I liked to joke earlier this year that I may have been the only Advanced Level eventer in the entire country to have neither a truck nor a trailer. Now obviously, that is a completely wild guess, but most people at that level at least have one or the other.
In June, I partially rectified the matter and made the first big purchase of my adult life, obtaining my truck. I was halfway to freedom.
On Saturday, I kissed goodbye to my savings account and bought a 2004 Hawk two horse straight load, one of the brands and models I had been lusting after. It has almost everything I wanted: a rear ramp, dressing room, gooseneck hitch, water tank, fan in the horse area, extra space in the horse area, and above all, a side ramp. (You see, Dante has never quite gotten the hang of backing down a rear ramp with any sort of coordination. Every time I remove him from the trailer backwards, I live in fear of him being an absolute ding-dong and injuring himself somehow. Hence, the side ramp.)
(Look at the shiny! Or rather, the matte aluminum skin...)
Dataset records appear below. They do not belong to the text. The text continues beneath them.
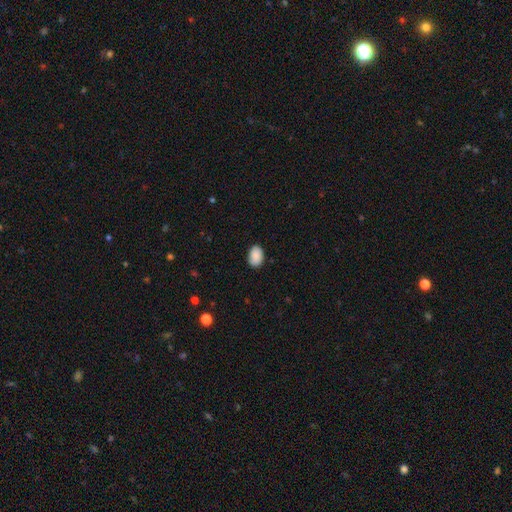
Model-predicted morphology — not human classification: type=smooth (90%); roundness=in between (86%); merging=none (86%).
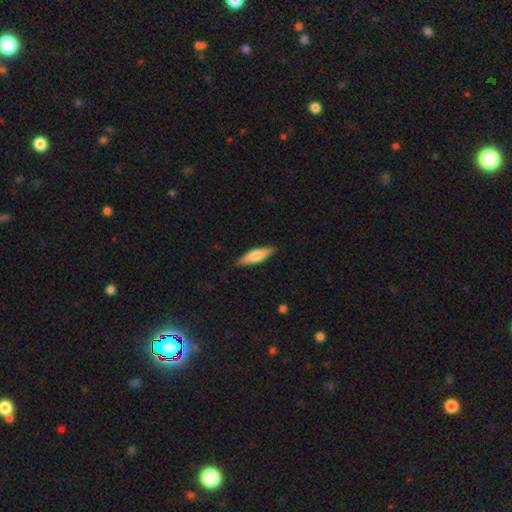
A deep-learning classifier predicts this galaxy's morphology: Smooth or featured: smooth — 68% (featured or disk — 27%)
How rounded: cigar-shaped — 62% (in between — 36%)
Merging: none — 87% (minor disturbance — 10%)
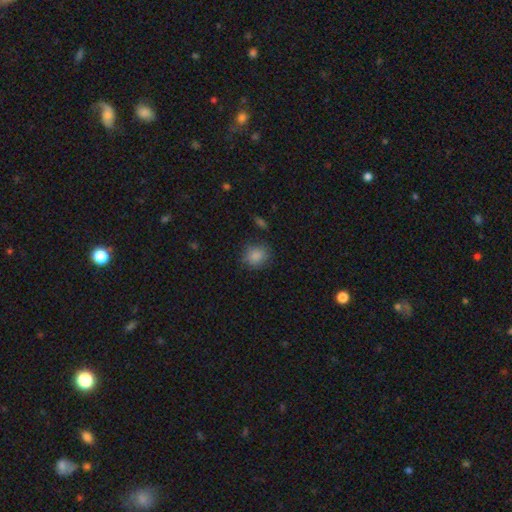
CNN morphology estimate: A smooth galaxy with no disk features (85%) that is round (72%). Merging: none (78%).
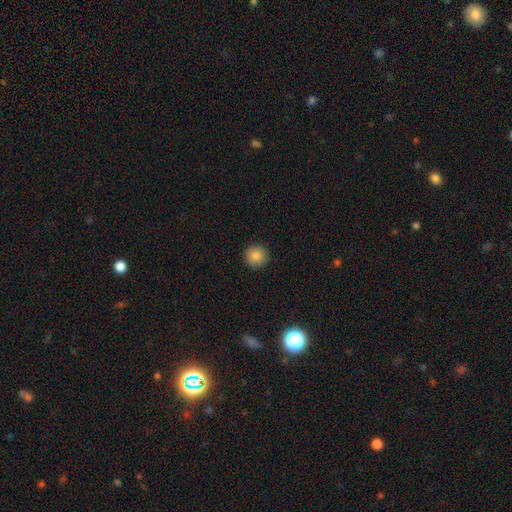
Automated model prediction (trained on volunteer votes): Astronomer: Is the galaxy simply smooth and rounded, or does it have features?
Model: smooth — 84%.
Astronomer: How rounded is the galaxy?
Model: round — 95%.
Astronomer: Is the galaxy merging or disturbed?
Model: none — 92%.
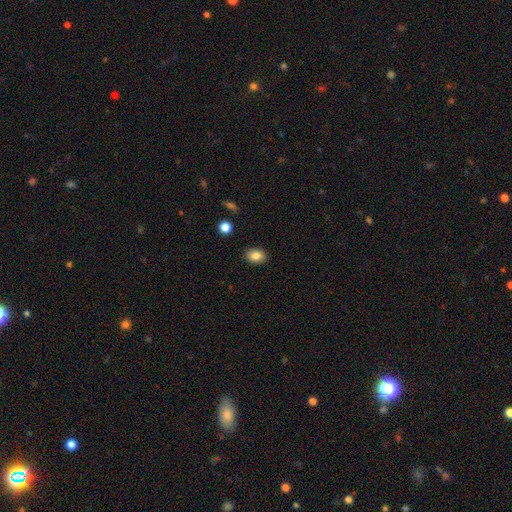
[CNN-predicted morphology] Smooth or featured?
  - smooth: 84% *
  - star or artifact: 9%
  - featured or disk: 7%
How rounded?
  - in between: 75% *
  - round: 24%
  - cigar-shaped: 1%
Merging?
  - none: 89% *
  - minor disturbance: 8%
  - major disturbance: 2%
  - merger: 1%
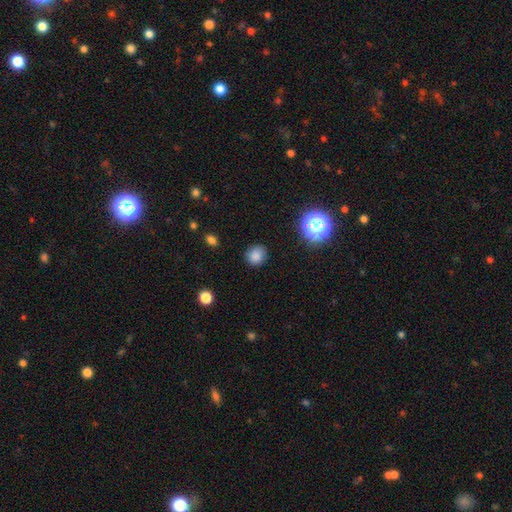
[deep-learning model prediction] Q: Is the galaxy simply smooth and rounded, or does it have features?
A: smooth — 82%.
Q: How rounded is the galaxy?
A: round — 82%.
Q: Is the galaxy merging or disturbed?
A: none — 86%.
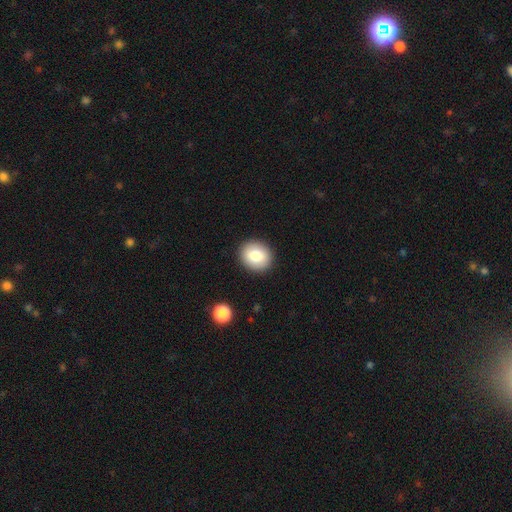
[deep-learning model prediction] smooth_or_featured: smooth (p=0.82) [alt: featured or disk p=0.10]
how_rounded: round (p=0.66) [alt: in between p=0.33]
merging: none (p=0.91) [alt: minor disturbance p=0.06]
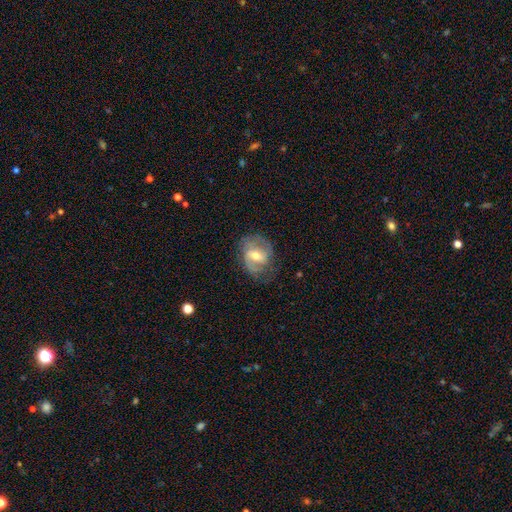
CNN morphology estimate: Smooth or featured? Predicted: featured or disk (p=0.74). Edge-on disk? Predicted: no (p=0.96). Bar? Predicted: weak (p=0.52). Spiral arms? Predicted: yes (p=0.86). Spiral winding? Predicted: medium (p=0.46). Spiral arm count? Predicted: 2 (p=0.70). Bulge size? Predicted: moderate (p=0.65). Merging? Predicted: none (p=0.65).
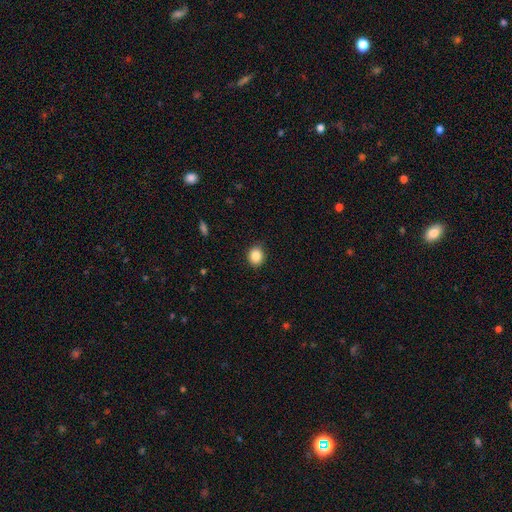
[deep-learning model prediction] smooth-or-featured: smooth: 86% | star or artifact: 9% | featured or disk: 4%
  how-rounded: round: 69% | in between: 30% | cigar-shaped: 1%
  merging: none: 87% | minor disturbance: 10% | major disturbance: 2% | merger: 1%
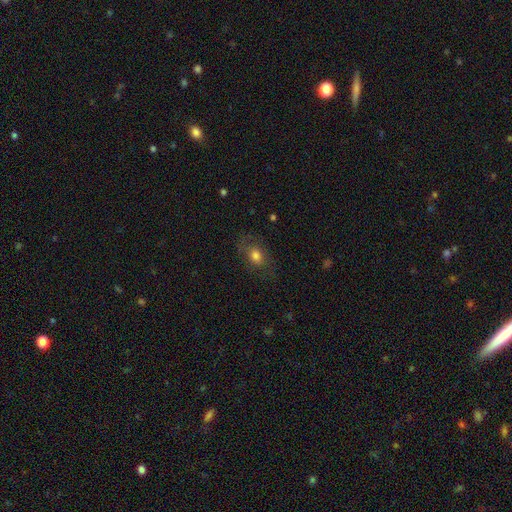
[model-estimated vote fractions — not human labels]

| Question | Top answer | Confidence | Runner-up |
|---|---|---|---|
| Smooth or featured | smooth | 71% | featured or disk (18%) |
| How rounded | in between | 71% | round (27%) |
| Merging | none | 70% | minor disturbance (18%) |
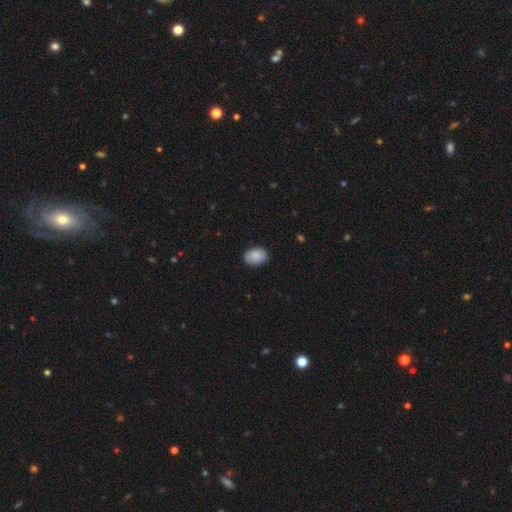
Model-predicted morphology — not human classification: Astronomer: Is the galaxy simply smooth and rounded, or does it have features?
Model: smooth — 87%.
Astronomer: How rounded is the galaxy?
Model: in between — 78%.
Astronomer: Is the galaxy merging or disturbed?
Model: none — 84%.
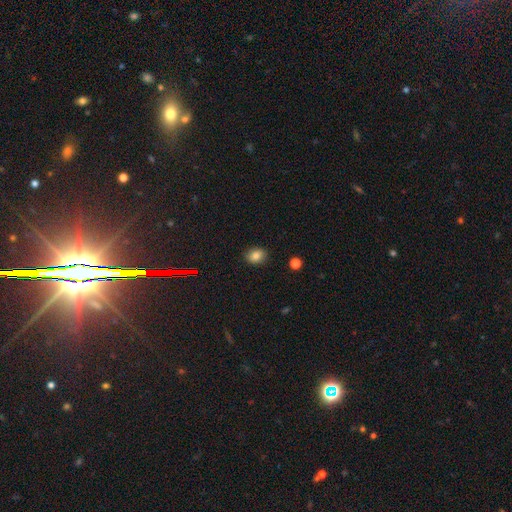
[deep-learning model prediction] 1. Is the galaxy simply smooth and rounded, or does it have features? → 83% smooth, 11% star or artifact, 6% featured or disk.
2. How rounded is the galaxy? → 55% in between, 44% round, 1% cigar-shaped.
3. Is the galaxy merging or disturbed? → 88% none, 8% minor disturbance, 2% major disturbance, 1% merger.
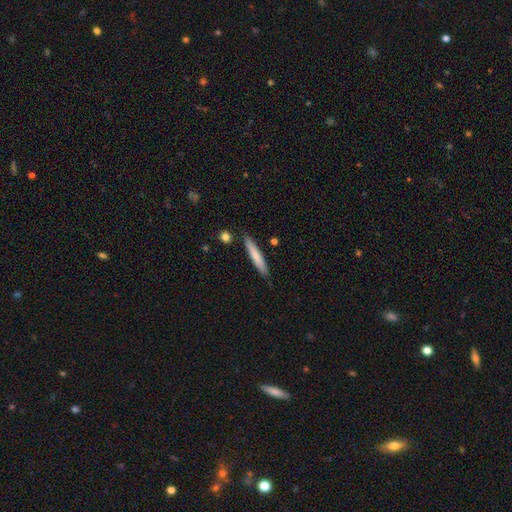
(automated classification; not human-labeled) Smooth or featured?
  - smooth: 75% *
  - featured or disk: 19%
  - star or artifact: 5%
How rounded?
  - cigar-shaped: 93% *
  - in between: 6%
  - round: 1%
Merging?
  - none: 86% *
  - minor disturbance: 10%
  - merger: 2%
  - major disturbance: 2%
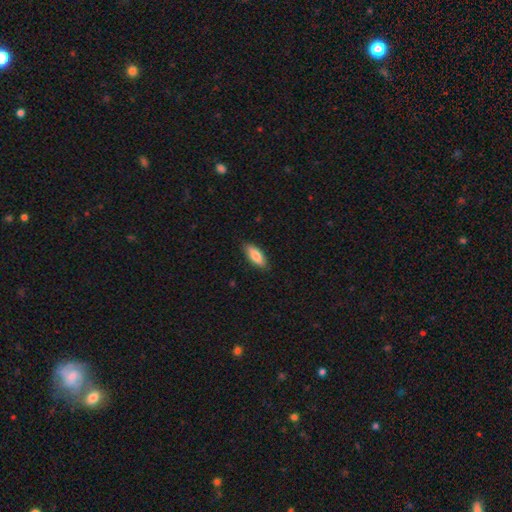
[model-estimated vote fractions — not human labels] The model was most divided on "how rounded": in between: 77%, cigar-shaped: 21%, round: 2%. More confident: merging — none (85%); smooth or featured — smooth (84%).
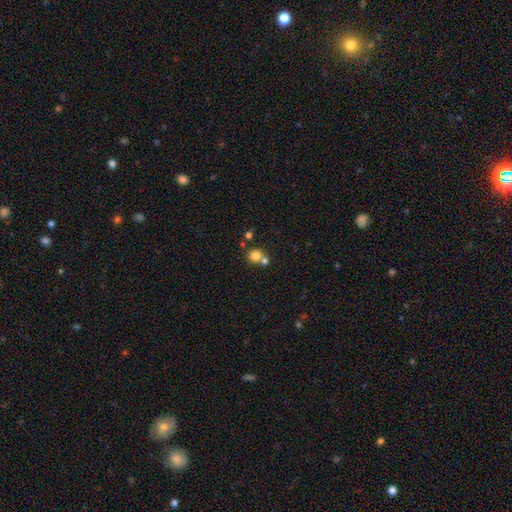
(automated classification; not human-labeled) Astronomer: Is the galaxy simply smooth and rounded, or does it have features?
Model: smooth — 79%.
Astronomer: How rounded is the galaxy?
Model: round — 88%.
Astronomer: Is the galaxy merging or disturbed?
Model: none — 54% (runner-up: merger, 36%).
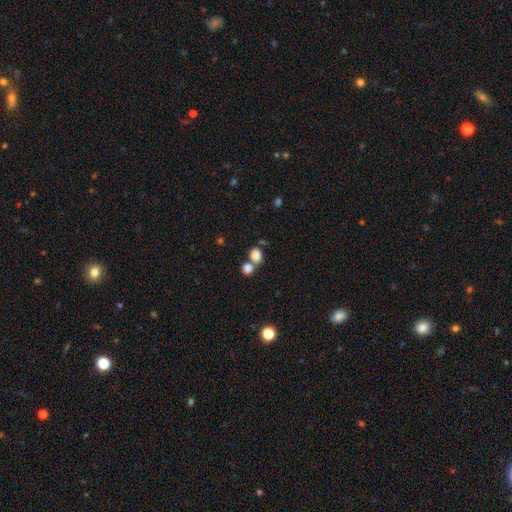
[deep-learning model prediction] Smooth or featured?
  - smooth: 83% *
  - star or artifact: 11%
  - featured or disk: 6%
How rounded?
  - round: 51% *
  - in between: 47%
  - cigar-shaped: 1%
Merging?
  - merger: 44% *
  - none: 43%
  - minor disturbance: 9%
  - major disturbance: 4%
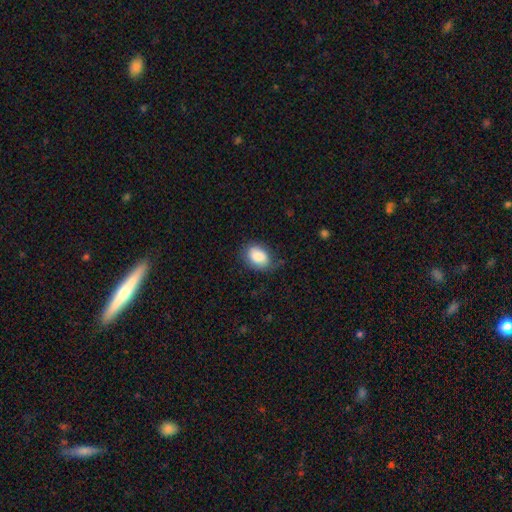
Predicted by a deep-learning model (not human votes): smooth_or_featured: smooth (p=0.85) [alt: featured or disk p=0.08]
how_rounded: in between (p=0.80) [alt: round p=0.19]
merging: none (p=0.65) [alt: minor disturbance p=0.26]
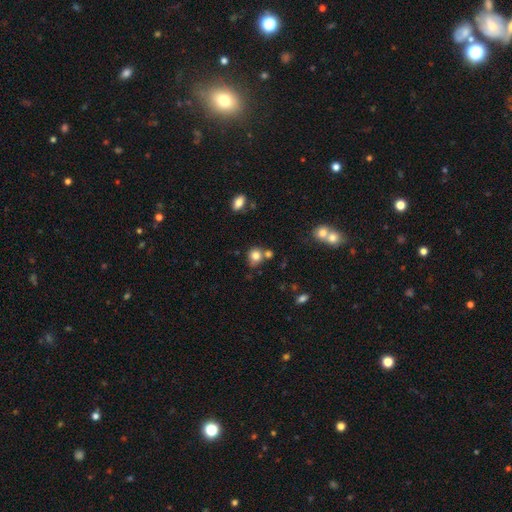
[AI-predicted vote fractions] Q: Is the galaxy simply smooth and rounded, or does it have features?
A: smooth — 81%.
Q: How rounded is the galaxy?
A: round — 74%.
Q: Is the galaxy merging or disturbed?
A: none — 58%.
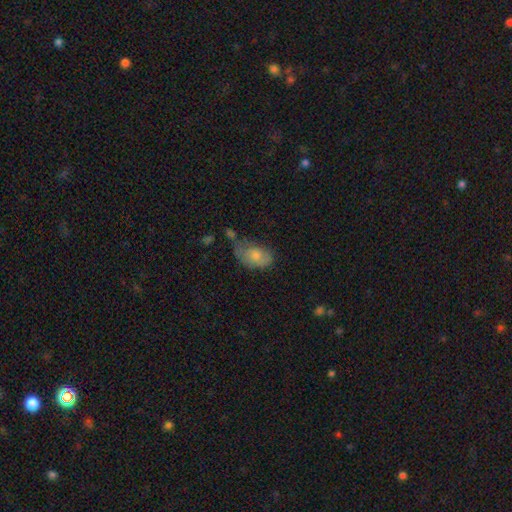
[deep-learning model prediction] Smooth or featured: smooth — 73% (featured or disk — 19%)
How rounded: in between — 88% (round — 10%)
Merging: none — 37% (minor disturbance — 33%)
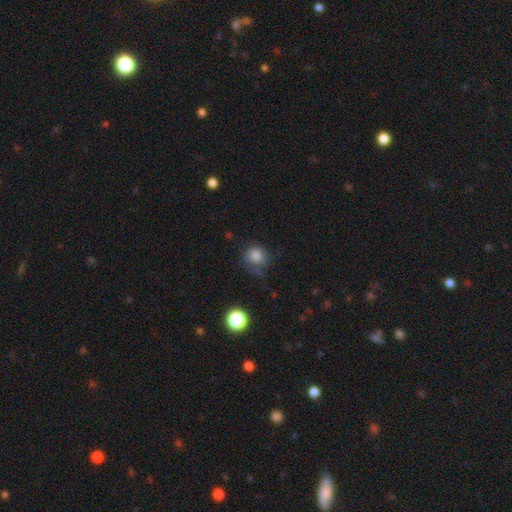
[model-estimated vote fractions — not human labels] smooth 81%, star or artifact 11%, featured or disk 8%. Down the decision tree: how rounded — round (81%); merging — none (56%).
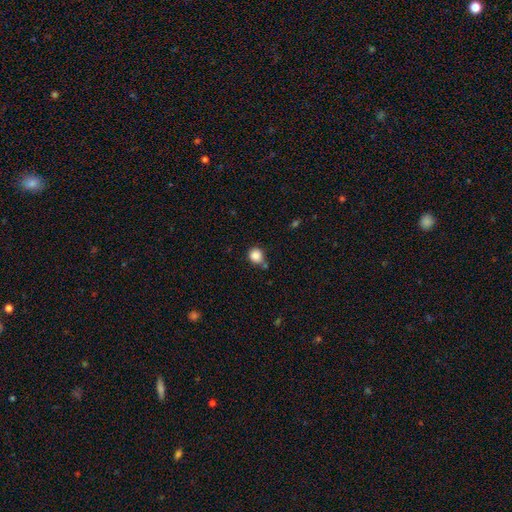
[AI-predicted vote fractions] Overall: smooth (86%). How rounded: round (84%). Merging: none (69%).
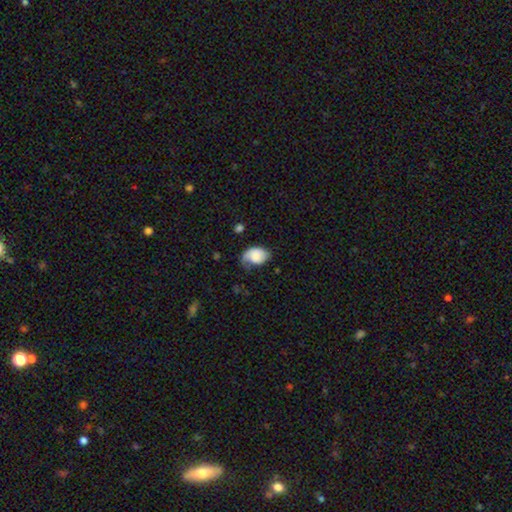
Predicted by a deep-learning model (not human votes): Overall: smooth (63%; featured or disk 30%). How rounded: in between (80%). Merging: none (41%; minor disturbance 36%).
As a bonus, there's also a large gate in the center that I can shift between two positions, so I can haul two horses in the rear, with the gate shut and equipment or hay in the front. I can also shift the gate back a couple of feet and haul one horse loose in a box stall configuration in the front and haul equipment and hay in the back. Or I can remove the gate all together if I like, or even remove all of the gates and hardware to form one giant box. (I'll never have to rent another Uhaul trailer for moving ever again!) Another bonus was the ability to plug the trailer into a hookup and get power for two outlets.
So on Saturday, I bought the trailer (name still pending, and yes it needs a name, I name everything), and took it to its temporary parking place out in Poolesville, MD. Then, mindful of the impending inclement weather (Some of you might have heard of Sandy?) I tried to get it insured on Sunday.
Turns out the insurance companies stopped binding all policies on Friday due to the expectation of a hurricane.
Lesson learned. Never, ever make a big purchase that must be outside two days prior to a hurricane arriving. You will spend the entire storm obsessively checking the hourly weather where said purchase is located and hoping that the wind gusts aren't strong enough to knock over any trees and toss them onto your trailer.
Well, you'll be checking obsessively until you lose power, of course.
Luckily, for those of us in NoVA, the wind and rain was not too bad, and although there was some damage due to downed trees and power did go out mostly overnight and some on Tuesday, we largely escaped Sandy unscathed. I got the report that my trailer was fine, and I breathed a sigh of relief. And promptly on Wednesday, got the thing insured.